• [Extrait fourni]
-=-=-

Le syndicat CGT de la Métallurgie IBM Montpellier et sous traitants demande à la cour de condamner l'employeur à lui payer les sommes suivantes:

- 10000€ à titre de dommages et intérêts,

- 1000€ sur le fondement de l'article 700 du code de procédure civile.

Pour un plus ample exposé des faits, il est renvoyé aux conclusions déposées et réitérées oralement à l'audience par les parties.

SUR CE

I] Sur les demandes du salarié au titre de la discrimination

A) Sur la recevabilité des demandes

L'appelante soutient que la nouvelle procédure introduite par le salarié se heurte au principe de l'unicité de l'instance et que le décret du 20 mai 2016 ne concernait que les instances introduites postérieurement au 1er août 2016. Elle fait valoir ensuite que :

- pour que l'irrecevabilité des prétentions au regard du principe de l'unicité de l'instance puisse être retenue, le fondement des demandes devait être né ou révélé avant la clôture des débats dans le cadre de la précédente instance, qu'en l'espèce, le salarié avait déjà saisi le conseil de prud'hommes de Montpellier par deux fois et en particulier le 7 mai 2009 afin de solliciter le paiement de différentes sommes sur le fondement d'une prétendue discrimination, que les débats dans le cadre de cette procédure avaient été clos le 28 mars 2012, qu'avant cette date, le salarié avait eu connaissance des éléments de fait qui motivaient la présente procédure à savoir les éléments laissant supposer une discrimination syndicale depuis 2005, date de son adhésion à la CGT,

- pour que l'irrecevabilité des prétentions au regard du principe de l'unicité de l'instance puisse être retenue, la précédente instance devait s'être achevée par une décision au fond, revêtue de la chose jugée, qu'en l'espèce, la précédente instance s'était achevée par une décision constant l'application d'une fin de non-recevoir résultant déjà de l'application du principe de l'unicité de l'instance, qu'il était à cet égard constant que, si la fin de non-recevoir n'impliquait pas un examen au fond de la prétention, elle était néanmoins constatée au terme d'une décision au fond, qu'en effet, la précédente instance ne s'était pas achevée avant tout débat mais avait pris fin par une décision revêtue de l'autorité de la chose jugée rendue à l'issue d'un débat au fond au cours duquel le salarié avait eu la possibilité d'exposer l'ensemble de ses prétentions,

- la jurisprudence avaient récemment réaffirmé avec force le principe de l'unicité de l'instance et sa compatibilité avec le droit d'accès au juge.

-=-=-

• [Liste des enregistrements]
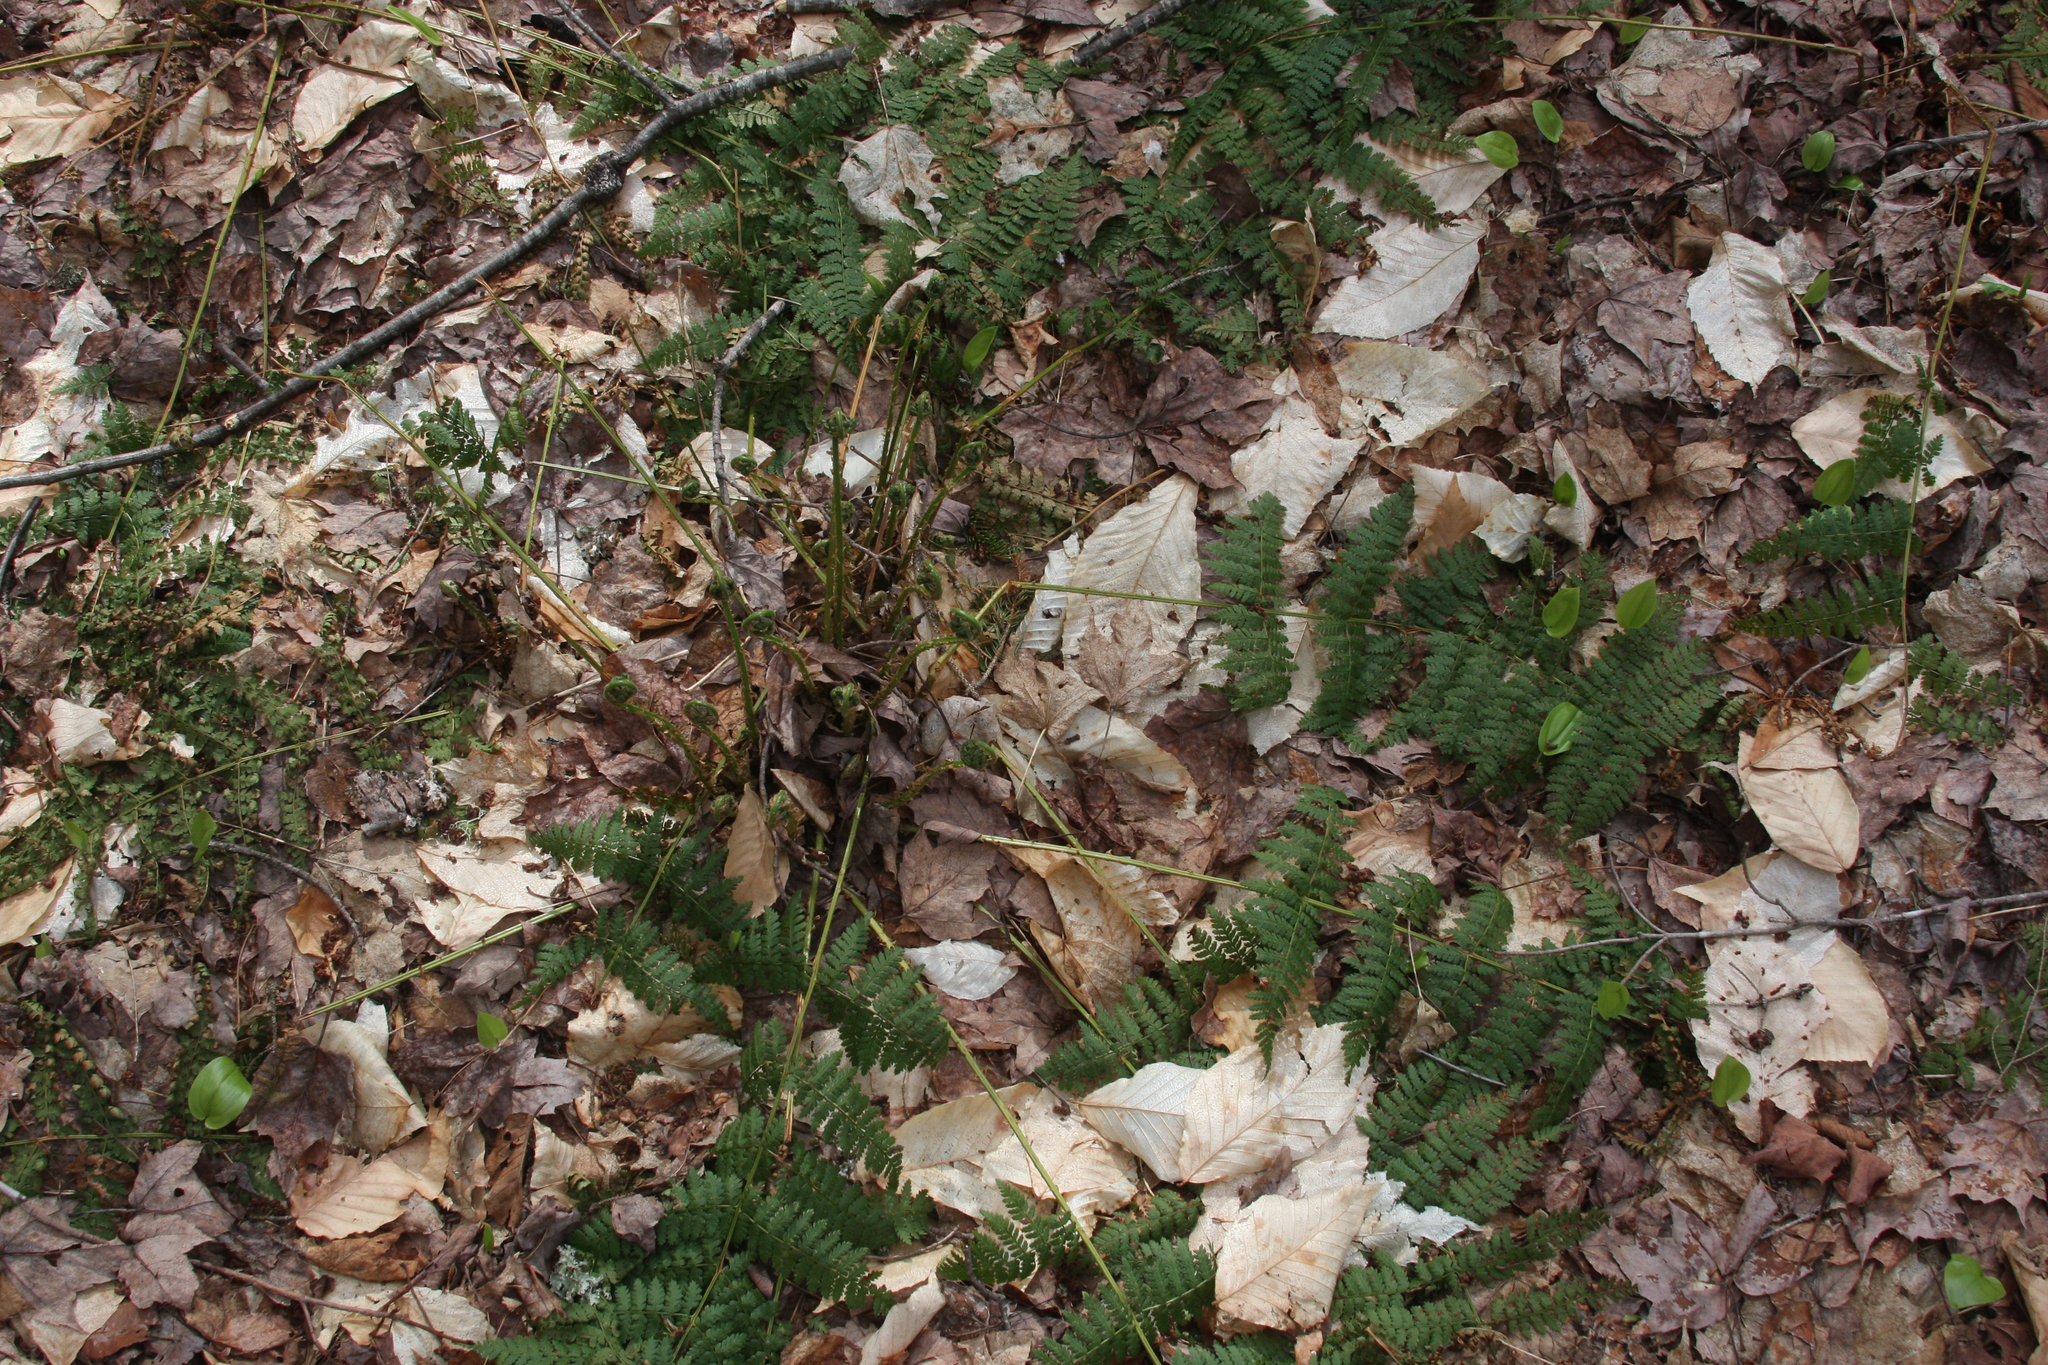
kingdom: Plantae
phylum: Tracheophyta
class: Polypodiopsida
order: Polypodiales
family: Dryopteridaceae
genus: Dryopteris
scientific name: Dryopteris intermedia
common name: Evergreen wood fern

-=-=-

• [Exercice proposé]
Dans l'extrait fourni, quel montant le syndicat CGT de la Métallurgie IBM Montpellier et sous traitants réclame-t-il à titre de dommages et intérêts ? Ce matériel provient d'une autre source que l'extrait.

• [Réponse complète]
10000 €.